Difference between EPF and PPF

By Hiral Vakil on March 5, 2019

Once we enter the professional world, the terms like PF/ EPF or PPF start colliding to our ears. Casually addressed as ‘Employee’s Provident Fund’, exactly what does EPF mean and how is it different than PPF? Which one should you be concerned with as a salaried individual? Here is a difference between the two investments options.

Tax Savings & Deductions
EPF (Employee Provident Fund) PPF (Public Provident Fund)

Employee Provident Fund, EPF is also commonly known as Provident Fund, PF. It is the arrangement for the salaried individuals where a stipulated part of their salary is deducted and kept in their EPF account.

Public Provident Fund is a scheme open to those who don’t have a regular Salary. One can voluntarily decide to open it and manage it. Mostly, PPF is for the consultants, freelancers, or even the people who don’t have an assured income.

Any Individual who is salaried and employed can be eligible to become a member of EPF scheme on the date of joining the employment. 

Any individual can open a PPF account with the assistance of nationalised banks or post offices that handle PPF accounts.

Employees who earn a basic salary of up to Rs. 15,000 contribution to EPF is mandatory. Typically 12% of the Basic, DA, and cash value of food allowances has to be contributed to the EPF account.

You need to deposit a minimum of 500/- in order to open the account. The maximum amount you can deposit per annum is 1,50,000.

The interest of 8.65% per annum is received by the employee having EPF. The rate is prescribed by the government and revised every year.

You receive the annual interest of 8% in a PPF account. This rate is revised periodically by the Central Government.

The accumulated amount in the EPF is paid at the time of retirement or resignation.
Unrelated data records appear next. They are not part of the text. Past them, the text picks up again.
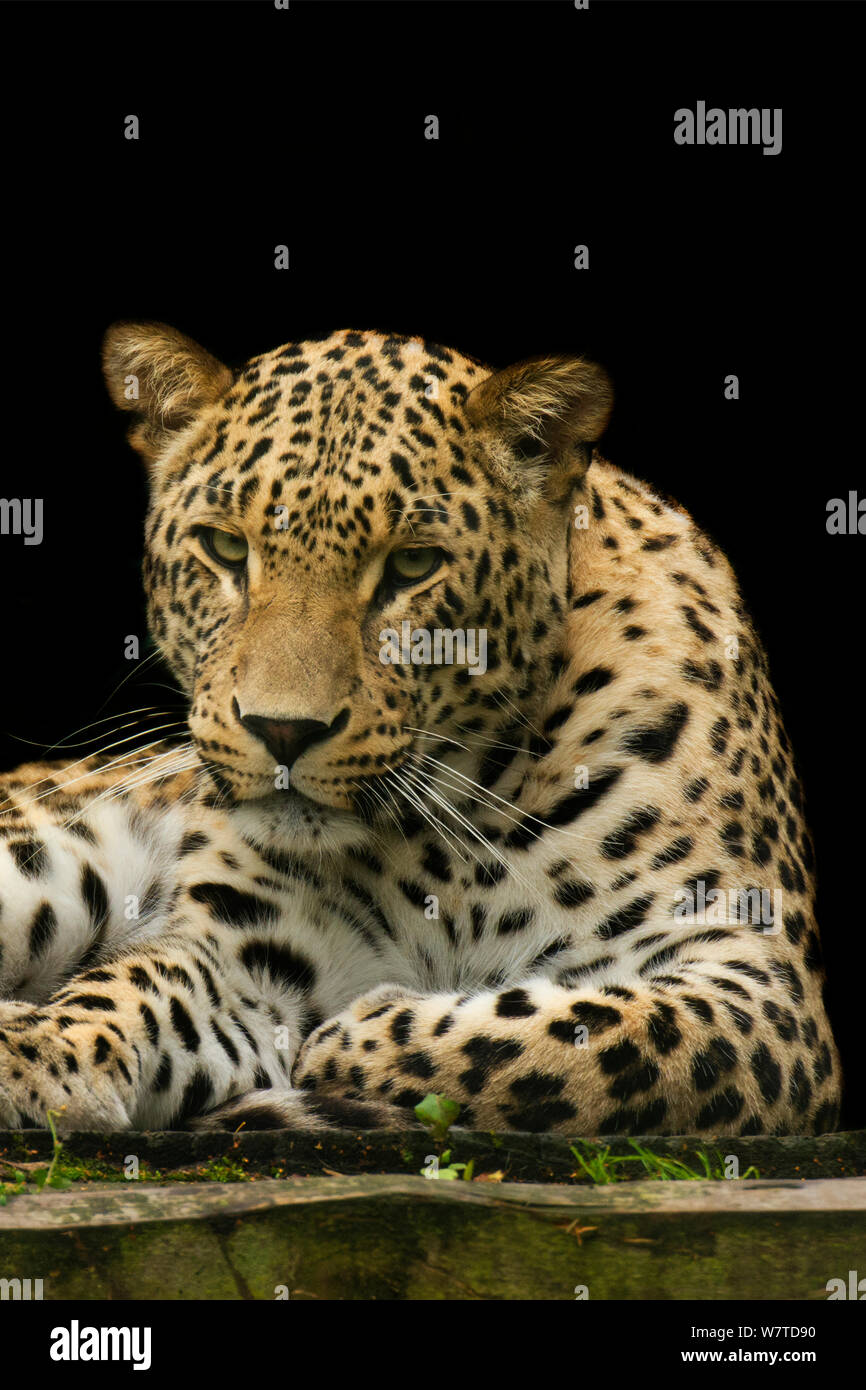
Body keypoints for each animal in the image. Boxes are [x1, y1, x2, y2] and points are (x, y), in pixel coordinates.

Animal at [0, 322, 839, 1139]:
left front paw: (358, 1030)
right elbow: (137, 987)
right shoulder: (245, 954)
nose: (281, 731)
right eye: (226, 547)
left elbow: (596, 1045)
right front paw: (32, 1049)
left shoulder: (754, 970)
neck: (465, 828)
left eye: (412, 565)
It can be transferred from one account to another in case of a change in jobs. How to transfer EPF Balance? 

The entire amount saved through PPF can be withdrawn after 15 years. One can also extend it to the five years’ period.

Premature withdrawal in EPF will attract tax subject to certain conditions.

In PPF premature withdrawal is not allowed.

If certain conditions are satisfied, then a lump sum amount received is exempt from tax.

The amount received after the maturity period is completely tax-free.

Investment in EPF is eligible for tax deduction under section 80C.

Investment in PPF is eligible for deduction under section 80C. And the interest earned on PPF account is completely tax-free.